American Inventor Not Very Inventive
NOT an impressive first showing for the new Thursday night series by Simon Cowell. Pretty disappointing.
Part of the draw for early episodes of American Idol is watching the dreck and freaks of talentless contestants try to make their way through the judging process and get roasted back into reality by Simon and Company. You occasionally get rewarded by being surprised by the few who demonstrate actual talent. Not so with American Inventor. It was a parade of practically useless paraphernalia. Most of the inventors didn’t even seem to have a real reason to have created their product in the first place.
I don’t think I would have let ANY of them pass to the next round. I can only imagine that fear began to set in to the producers’ minds that there wouldn’t BE a next round if a few people didn’t make it through the gauntlet.

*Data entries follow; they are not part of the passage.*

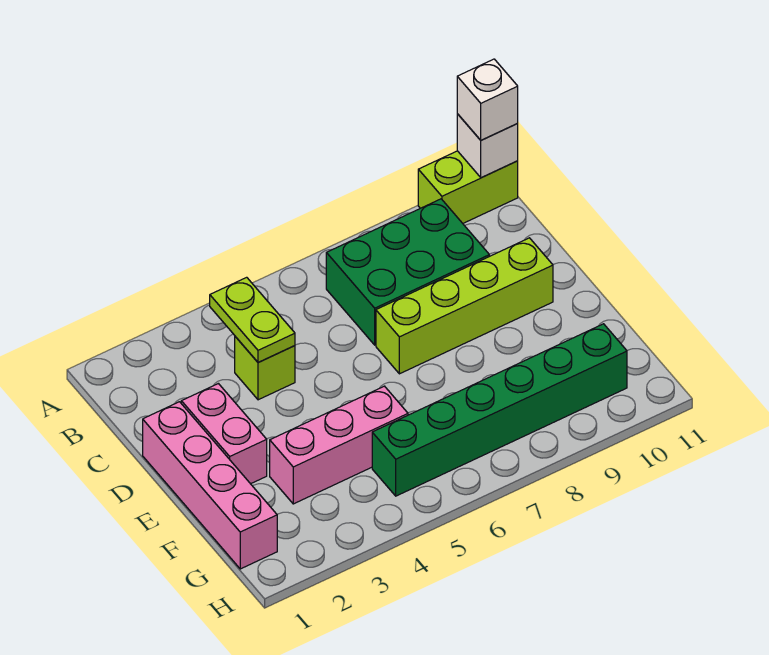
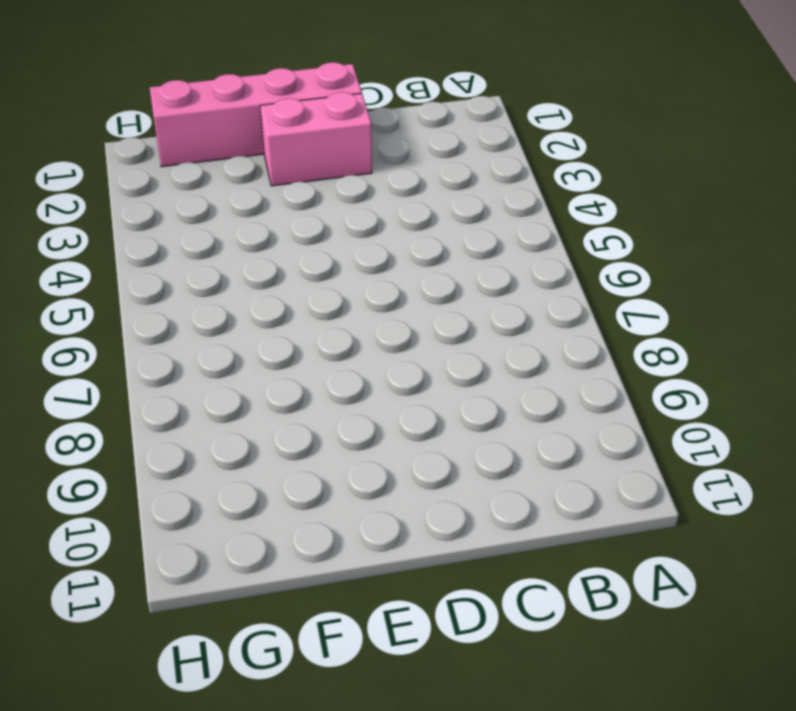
none -> lime 1x2 brick [418,151,518,223]
none -> green 2x3 brick [326,199,489,345]

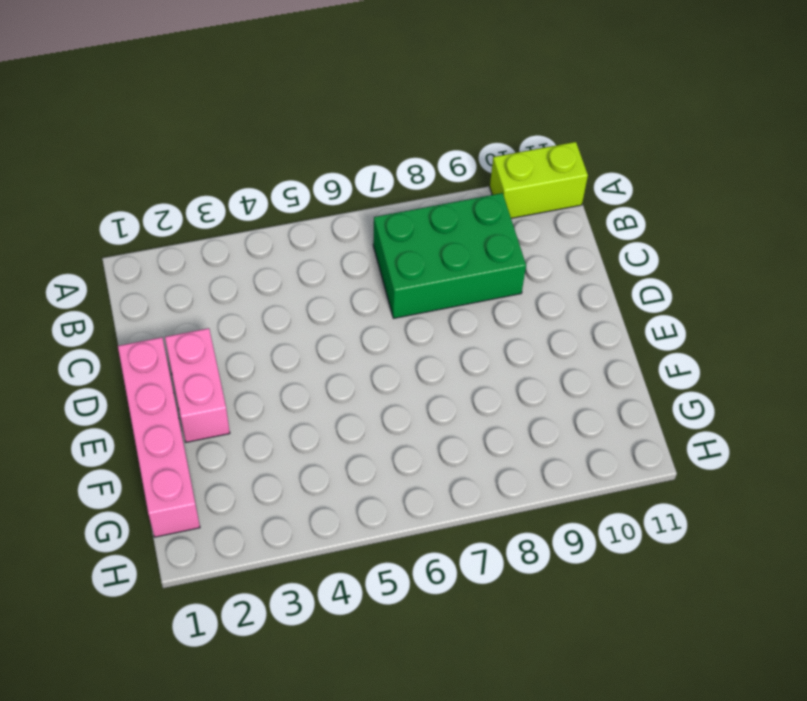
none -> lime 1x1 brick [235,337,295,400]
none -> lime 1x4 brick [376,238,553,374]

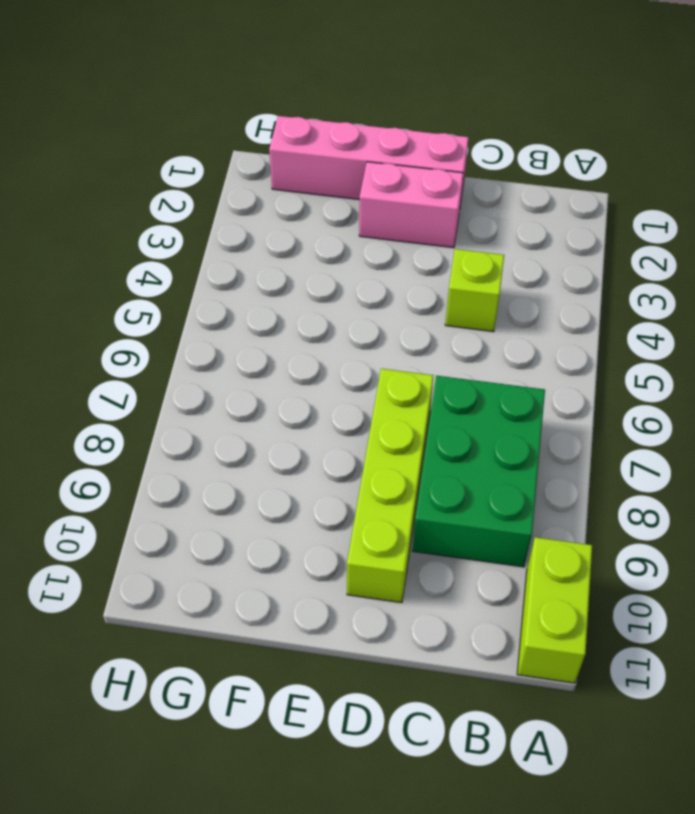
none -> pink 1x3 brick [270,386,408,504]
none -> green 1x6 brick [372,324,627,496]

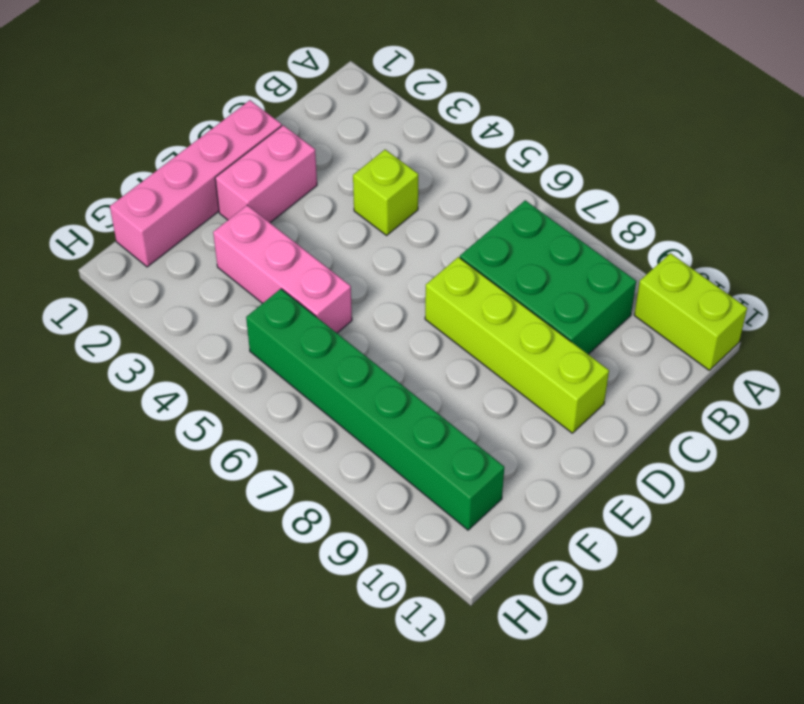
none -> white 1x1 brick [457,114,518,178]
none -> lime 1x2 plate [210,277,295,363]

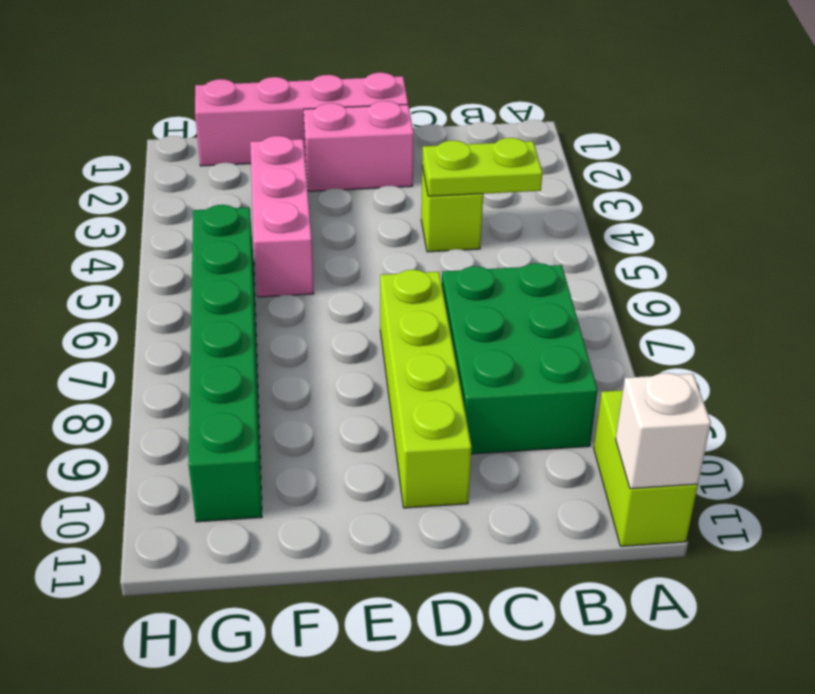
none -> white 1x1 brick [457,59,518,140]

It seemed the best way to assure yourself of at least one vote was to tell a story that could get Mary Lou Quinlan to cry… of course, getting HER vote almost guaranteed you’d lose Doug Hall’s. Their on-air relationship makes the one between Simon and Paula look like Ward and June.
Bad TV shows will always be with us, but there’s a greater problem to consider… If the ideas presented on that show truly were the most inventive concepts that American minds have to offer, we are in TROUBLE.
By way of rebuttle — here’s a quote from Doug Hall’s website:
“As I told the Inventor Group in San Francisco – real inventors are going to HATE this show. Then again – that’s probably good because if it was a real inventor show – it would be boring TV – it would be Geek TV and maybe 12 people would watch it.
I think what you’re going to see is BIG TIME REALITY TV – amplified emotions, hyped drama — all that stuff that makes for a very successful TV show, AND AS SUCH IT’S GOING TO MAKE ROCK STARS OUT OF
EVERY INVENTOR ON EARTH.”
Well… okay. Maybe I’ll stick around to watch episode two.